- DATA IN THIS EXERCISE -
*** Begin section ***

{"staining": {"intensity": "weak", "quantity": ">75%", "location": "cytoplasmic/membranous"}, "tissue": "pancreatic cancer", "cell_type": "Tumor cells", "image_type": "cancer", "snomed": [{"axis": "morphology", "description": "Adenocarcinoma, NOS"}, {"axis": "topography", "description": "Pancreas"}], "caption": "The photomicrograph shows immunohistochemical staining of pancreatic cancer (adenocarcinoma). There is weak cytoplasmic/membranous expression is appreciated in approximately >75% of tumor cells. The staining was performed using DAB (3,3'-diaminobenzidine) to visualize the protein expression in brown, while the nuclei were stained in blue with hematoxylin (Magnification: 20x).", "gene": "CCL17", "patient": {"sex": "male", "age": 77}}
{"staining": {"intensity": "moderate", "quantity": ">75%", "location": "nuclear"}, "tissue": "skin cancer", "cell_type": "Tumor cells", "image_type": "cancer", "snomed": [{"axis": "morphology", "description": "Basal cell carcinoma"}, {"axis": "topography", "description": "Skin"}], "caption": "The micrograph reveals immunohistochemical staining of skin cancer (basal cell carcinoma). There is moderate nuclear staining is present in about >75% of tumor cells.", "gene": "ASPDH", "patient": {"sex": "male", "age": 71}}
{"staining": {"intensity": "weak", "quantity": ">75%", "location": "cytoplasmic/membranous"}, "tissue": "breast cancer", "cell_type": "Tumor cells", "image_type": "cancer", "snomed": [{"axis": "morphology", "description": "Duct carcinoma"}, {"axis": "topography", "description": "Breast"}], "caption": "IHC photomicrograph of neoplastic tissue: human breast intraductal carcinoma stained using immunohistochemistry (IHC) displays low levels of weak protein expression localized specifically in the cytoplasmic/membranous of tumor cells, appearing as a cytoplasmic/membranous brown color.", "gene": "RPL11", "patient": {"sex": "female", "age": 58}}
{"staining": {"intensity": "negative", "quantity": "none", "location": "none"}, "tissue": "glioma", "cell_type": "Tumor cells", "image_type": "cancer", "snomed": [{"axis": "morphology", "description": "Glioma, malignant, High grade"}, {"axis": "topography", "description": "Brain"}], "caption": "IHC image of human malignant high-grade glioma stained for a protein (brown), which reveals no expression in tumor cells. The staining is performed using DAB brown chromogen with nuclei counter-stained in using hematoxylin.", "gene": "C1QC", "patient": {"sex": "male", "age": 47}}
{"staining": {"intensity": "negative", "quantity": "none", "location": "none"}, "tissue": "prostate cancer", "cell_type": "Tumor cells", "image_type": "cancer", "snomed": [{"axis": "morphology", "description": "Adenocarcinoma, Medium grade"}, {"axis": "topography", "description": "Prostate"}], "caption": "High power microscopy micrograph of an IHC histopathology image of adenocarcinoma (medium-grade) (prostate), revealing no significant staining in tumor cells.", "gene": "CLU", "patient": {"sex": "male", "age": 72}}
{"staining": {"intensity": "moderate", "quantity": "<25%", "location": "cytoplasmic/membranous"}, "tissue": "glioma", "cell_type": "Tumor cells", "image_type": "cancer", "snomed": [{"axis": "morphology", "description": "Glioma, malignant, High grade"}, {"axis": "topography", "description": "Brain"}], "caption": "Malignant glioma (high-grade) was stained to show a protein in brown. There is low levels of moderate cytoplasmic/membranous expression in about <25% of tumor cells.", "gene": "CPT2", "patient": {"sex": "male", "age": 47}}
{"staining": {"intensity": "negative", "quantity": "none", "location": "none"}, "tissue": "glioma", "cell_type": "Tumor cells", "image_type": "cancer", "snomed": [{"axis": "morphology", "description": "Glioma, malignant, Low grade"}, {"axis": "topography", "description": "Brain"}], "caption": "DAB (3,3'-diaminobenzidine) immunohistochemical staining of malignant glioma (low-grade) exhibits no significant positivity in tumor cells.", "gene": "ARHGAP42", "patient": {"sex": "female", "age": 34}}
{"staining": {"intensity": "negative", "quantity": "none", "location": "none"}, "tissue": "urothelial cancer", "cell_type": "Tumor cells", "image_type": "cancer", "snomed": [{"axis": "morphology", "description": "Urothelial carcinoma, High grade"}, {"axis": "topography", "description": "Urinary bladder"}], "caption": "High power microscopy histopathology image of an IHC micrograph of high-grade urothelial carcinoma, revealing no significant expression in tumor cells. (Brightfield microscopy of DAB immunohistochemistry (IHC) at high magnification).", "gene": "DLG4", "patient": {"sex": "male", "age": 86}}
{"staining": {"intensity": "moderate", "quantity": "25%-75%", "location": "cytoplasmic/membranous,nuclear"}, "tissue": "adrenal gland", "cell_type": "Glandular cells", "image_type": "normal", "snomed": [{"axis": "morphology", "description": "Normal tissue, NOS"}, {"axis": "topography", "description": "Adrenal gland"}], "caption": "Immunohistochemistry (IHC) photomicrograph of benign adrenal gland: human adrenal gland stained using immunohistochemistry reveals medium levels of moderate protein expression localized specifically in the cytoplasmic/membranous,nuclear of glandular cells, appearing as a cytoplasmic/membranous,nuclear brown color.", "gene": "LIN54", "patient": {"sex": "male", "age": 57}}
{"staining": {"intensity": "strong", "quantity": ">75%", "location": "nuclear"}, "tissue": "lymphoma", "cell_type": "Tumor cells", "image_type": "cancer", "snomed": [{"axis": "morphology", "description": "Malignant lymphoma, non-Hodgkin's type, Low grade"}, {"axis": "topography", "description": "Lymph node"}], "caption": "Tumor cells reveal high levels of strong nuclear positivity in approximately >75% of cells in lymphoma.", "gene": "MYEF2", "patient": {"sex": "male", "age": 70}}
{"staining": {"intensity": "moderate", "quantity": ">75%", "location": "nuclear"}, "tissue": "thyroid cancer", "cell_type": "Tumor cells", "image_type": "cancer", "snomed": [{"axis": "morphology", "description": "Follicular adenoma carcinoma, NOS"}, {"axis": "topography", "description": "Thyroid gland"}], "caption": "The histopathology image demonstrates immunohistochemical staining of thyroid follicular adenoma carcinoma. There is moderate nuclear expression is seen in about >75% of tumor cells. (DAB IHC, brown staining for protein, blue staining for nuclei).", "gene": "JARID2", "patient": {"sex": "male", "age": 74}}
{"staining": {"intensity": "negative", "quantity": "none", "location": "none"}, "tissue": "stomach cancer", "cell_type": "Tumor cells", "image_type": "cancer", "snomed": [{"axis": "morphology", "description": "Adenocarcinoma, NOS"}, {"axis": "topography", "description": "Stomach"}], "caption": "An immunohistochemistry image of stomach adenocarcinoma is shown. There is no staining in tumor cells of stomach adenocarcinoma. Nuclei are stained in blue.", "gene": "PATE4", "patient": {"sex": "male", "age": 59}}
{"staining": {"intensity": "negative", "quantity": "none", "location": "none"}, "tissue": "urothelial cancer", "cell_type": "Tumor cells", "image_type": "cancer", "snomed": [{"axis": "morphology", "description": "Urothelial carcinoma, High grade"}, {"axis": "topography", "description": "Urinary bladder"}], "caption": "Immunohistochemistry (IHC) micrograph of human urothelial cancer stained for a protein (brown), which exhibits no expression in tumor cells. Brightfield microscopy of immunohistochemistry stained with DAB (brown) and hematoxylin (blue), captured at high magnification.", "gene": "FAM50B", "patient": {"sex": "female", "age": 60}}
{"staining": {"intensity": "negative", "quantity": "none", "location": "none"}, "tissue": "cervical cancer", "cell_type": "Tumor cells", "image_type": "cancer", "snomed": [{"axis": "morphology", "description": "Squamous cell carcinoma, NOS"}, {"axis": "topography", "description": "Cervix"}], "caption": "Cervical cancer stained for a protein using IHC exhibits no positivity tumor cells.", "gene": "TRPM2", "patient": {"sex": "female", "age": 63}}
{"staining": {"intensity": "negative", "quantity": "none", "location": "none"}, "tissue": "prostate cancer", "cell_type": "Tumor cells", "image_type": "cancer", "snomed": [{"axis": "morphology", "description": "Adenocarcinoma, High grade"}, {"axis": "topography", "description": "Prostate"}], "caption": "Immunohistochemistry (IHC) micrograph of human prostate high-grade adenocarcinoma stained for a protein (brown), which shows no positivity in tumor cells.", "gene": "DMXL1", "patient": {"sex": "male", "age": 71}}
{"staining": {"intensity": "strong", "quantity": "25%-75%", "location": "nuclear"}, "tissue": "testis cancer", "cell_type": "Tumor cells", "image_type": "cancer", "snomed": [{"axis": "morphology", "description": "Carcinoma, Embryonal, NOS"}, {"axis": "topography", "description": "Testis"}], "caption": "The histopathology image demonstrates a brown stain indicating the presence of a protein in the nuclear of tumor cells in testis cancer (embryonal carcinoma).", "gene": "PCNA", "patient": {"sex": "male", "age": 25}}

*** End section ***

- PROBLEM REQUIREMENTS -
After locating the line holding "a protein using" above, output exactly that line and every line after it through the line holding "of human prostate". Include nothing else.

- SOLUTION TO THIS PROBLEM -
{"staining": {"intensity": "negative", "quantity": "none", "location": "none"}, "tissue": "cervical cancer", "cell_type": "Tumor cells", "image_type": "cancer", "snomed": [{"axis": "morphology", "description": "Squamous cell carcinoma, NOS"}, {"axis": "topography", "description": "Cervix"}], "caption": "Cervical cancer stained for a protein using IHC exhibits no positivity tumor cells.", "gene": "TRPM2", "patient": {"sex": "female", "age": 63}}
{"staining": {"intensity": "negative", "quantity": "none", "location": "none"}, "tissue": "prostate cancer", "cell_type": "Tumor cells", "image_type": "cancer", "snomed": [{"axis": "morphology", "description": "Adenocarcinoma, High grade"}, {"axis": "topography", "description": "Prostate"}], "caption": "Immunohistochemistry (IHC) micrograph of human prostate high-grade adenocarcinoma stained for a protein (brown), which shows no positivity in tumor cells.", "gene": "DMXL1", "patient": {"sex": "male", "age": 71}}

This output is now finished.